Ils sont en revanche en butte à l’hostilité des cardinaux plus modérés, et de l’aile progressiste du conclave incarnée par le cardinal Matteo Maria Zuppi, archevêque de Bologne et aumônier de la communauté Sant’Egiddio, connue pour son travail diplomatique au service de la paix et pour ses œuvres sociales. Alors que le Pape François vient d’être inhumé dans la basilique Sainte-Marie-Majeure à Rome, c’est cette aile progressiste, incarnée aussi par le cardinal Phlilippin Luis Antonio Tagle, qui semble avoir le vent en poupe.
Contre le mariage des prêtres
Signe de sa stratégie à venir durant le conclave? Le cardinal Robert Sarah a publié un livre consacré au silence. Il avait aussi coécrit un essai avec le pape Benoît XVI, dont il était l’un des plus proches collaborateurs. Leur credo commun? Ne rien céder aux modes: «Les vagues du relativisme submergent la barque de l’Eglise. Les apôtres ont eu peur. Leur foi s’est attiédie. L’Eglise aussi semble parfois vaciller. Au cœur de la tempête, la confiance des apôtres en la puissance de Jésus était ébranlée. Nous vivons ce même mystère.»

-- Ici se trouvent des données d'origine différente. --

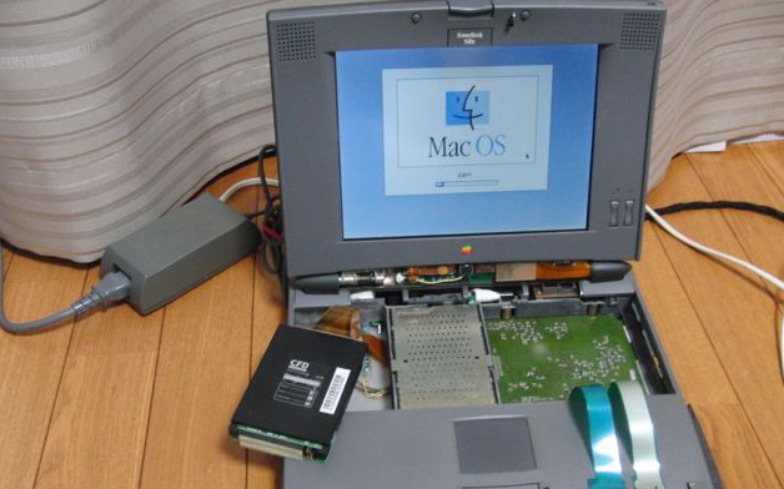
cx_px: 396
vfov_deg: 31.9
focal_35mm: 40
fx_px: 854
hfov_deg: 49.3
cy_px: 282
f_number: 3.6
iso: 400
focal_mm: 6.42
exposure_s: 1/20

Et de se prononcer vigoureusement contre le mariage des prêtres: «Notre célibat est une proclamation de foi. Il est un témoignage, car il nous fait entrer dans une vie qui n’a de sens qu’à partir de Dieu. Notre célibat est témoignage, c’est-à-dire martyre.»
La force du Hongrois Péter Erdo, longtemps plus jeune membre du sacré collège, est d’avoir présidé la coordination des conférences épiscopales d’Europe. Il connaît sur le bout des doigts les églises du Vieux Continent. Il a aussi la main sur les finances du Vatican, ce sujet si tabou, comme membre du collège des six cardinaux chargés du budget, appointés par le pape François. Mais dans l’Eglise, que vaut la clef du coffre-fort face à l’esprit Saint?